Sunday, August 14, 2005

 

Beyond XML

Most people I have worked with will tell you that I am not a fan of XML. It has its places, but people seem to try to use it everywhere they can just because it is popular. I was reflecting this morning on XML Schemas and how ugly they are. It is difficult to look at a schema and visualize the data layout.

At first, I wondered why this is so, and why you can look at a data definition in other languages and get a good idea how everything fits. Some of this is probably the noise of XML -- all those tags just give your brain more information to process. I think another part of it, though, is that XML is so explicit about things. In other languages, you can define things more positionally. That is, you can define a variable declaration as "type varname". In XML, you can do the same thing in your schema, but you still need tags for the type and varname.

As I thought about this, it occurred to me that maybe all we need is a really super schema language. One where we define mappings to and from an abstract data notation. Instead of just mapping to/from XML, it would be great if you could map to/from all kinds of formats -- property files, flat files, comma-delimited, etc. You could couple this with some kind of interface definition language that expresses an interface in terms of the abstract data notation and then you could have something like SOAP but with support for multiple syntactic forms.
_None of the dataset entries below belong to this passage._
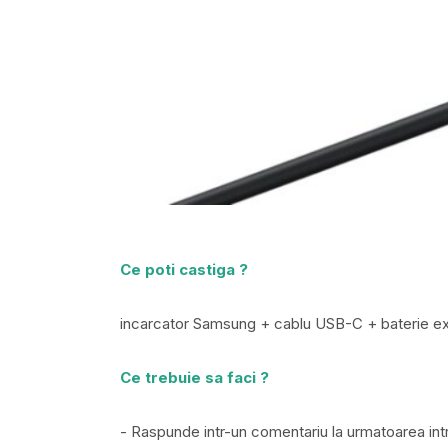
Ce poti castiga ?
incarcator Samsung + cablu USB-C + baterie 
Ce trebuie sa faci ?
- Raspunde intr-un comentariu la urmatoarea int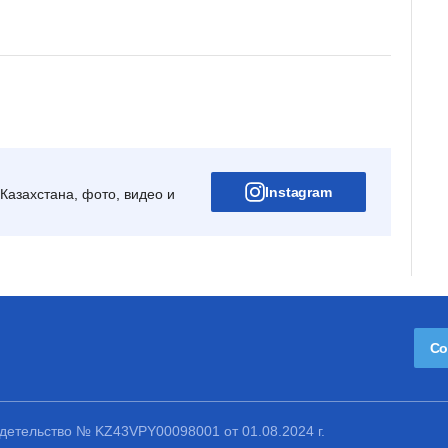
Instagram
Казахстана, фото, видео и
Со
етельство № KZ43VPY00098001 от 01.08.2024 г.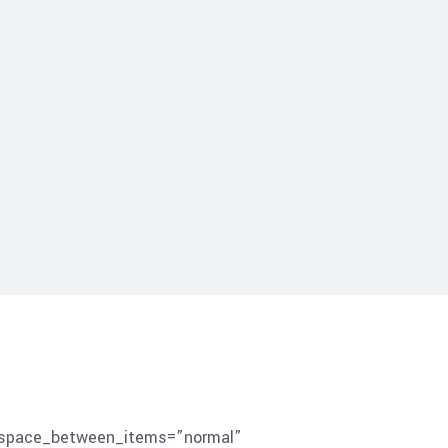
e” space_between_items=”normal”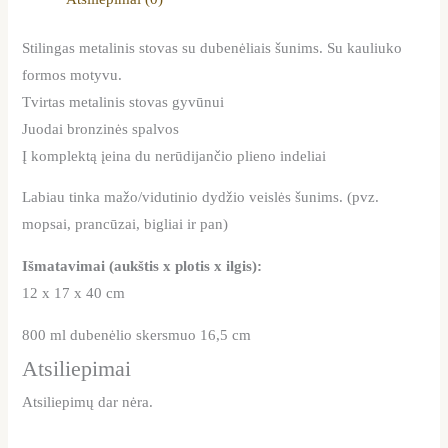
Stilingas metalinis stovas su dubenėliais šunims. Su kauliuko
formos motyvu.
Tvirtas metalinis stovas gyvūnui
Juodai bronzinės spalvos
Į komplektą įeina du nerūdijančio plieno indeliai
Labiau tinka mažo/vidutinio dydžio veislės šunims. (pvz.
mopsai, prancūzai, bigliai ir pan)
Išmatavimai (aukštis x plotis x ilgis):
12 x 17 x 40 cm
800 ml dubenėlio skersmuo 16,5 cm
Atsiliepimai
Atsiliepimų dar nėra.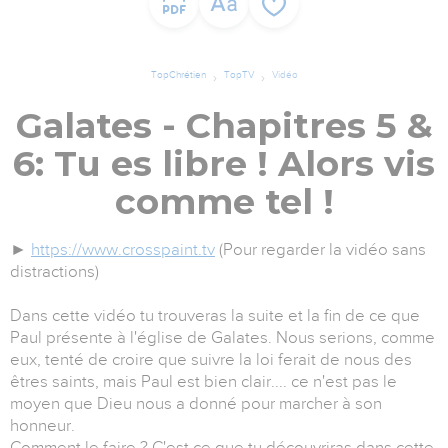
TopChrétien
TopTV
Vidéo
Galates - Chapitres 5 &
6: Tu es libre ! Alors vis
comme tel !
►
https://www.crosspaint.tv
(Pour regarder la vidéo sans
distractions)
Dans cette vidéo tu trouveras la suite et la fin de ce que
Paul présente à l'église de Galates. Nous serions, comme
eux, tenté de croire que suivre la loi ferait de nous des
êtres saints, mais Paul est bien clair.... ce n'est pas le
moyen que Dieu nous a donné pour marcher à son
honneur.
Comment le faire ? C'est ce que tu découvriras dans cette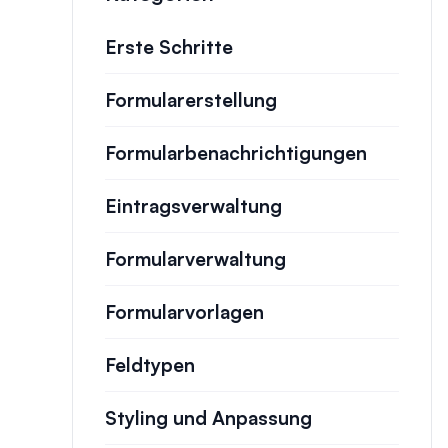
Erste Schritte
Formularerstellung
Formularbenachrichtigungen
Eintragsverwaltung
Formularverwaltung
Formularvorlagen
Feldtypen
Styling und Anpassung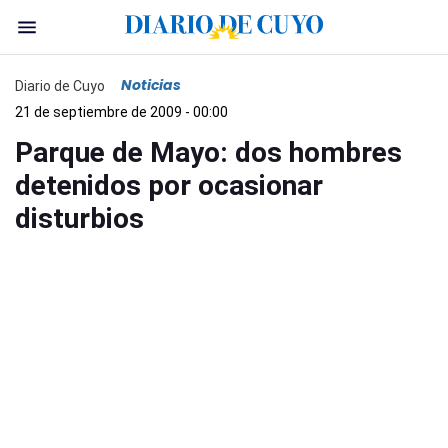
Noticias
Diario de Cuyo
21 de septiembre de 2009 - 00:00
Parque de Mayo: dos hombres
detenidos por ocasionar
disturbios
For example, suppose I define a remote-call interface in an abstract notation that looks something like this:
remote_call_request = string call_name, any params[];
remote_call_response = any result;

Then I could define multiple syntaxes for the remote call. One might looks like a SOAP request, one might be pipe-delimited text. It seems like the syntax definition might be pretty complicated to write, but it also seems like it could solve some headaches. It would be more friendly to legacy systems, you could get closer to a binary XML kind of format, you could convert easily from one format to another (like you do with XSLT, but with better support for non-XML formats).

I don't know if anyone is working on something like this, or if it is even possible, but it is interesting to think about.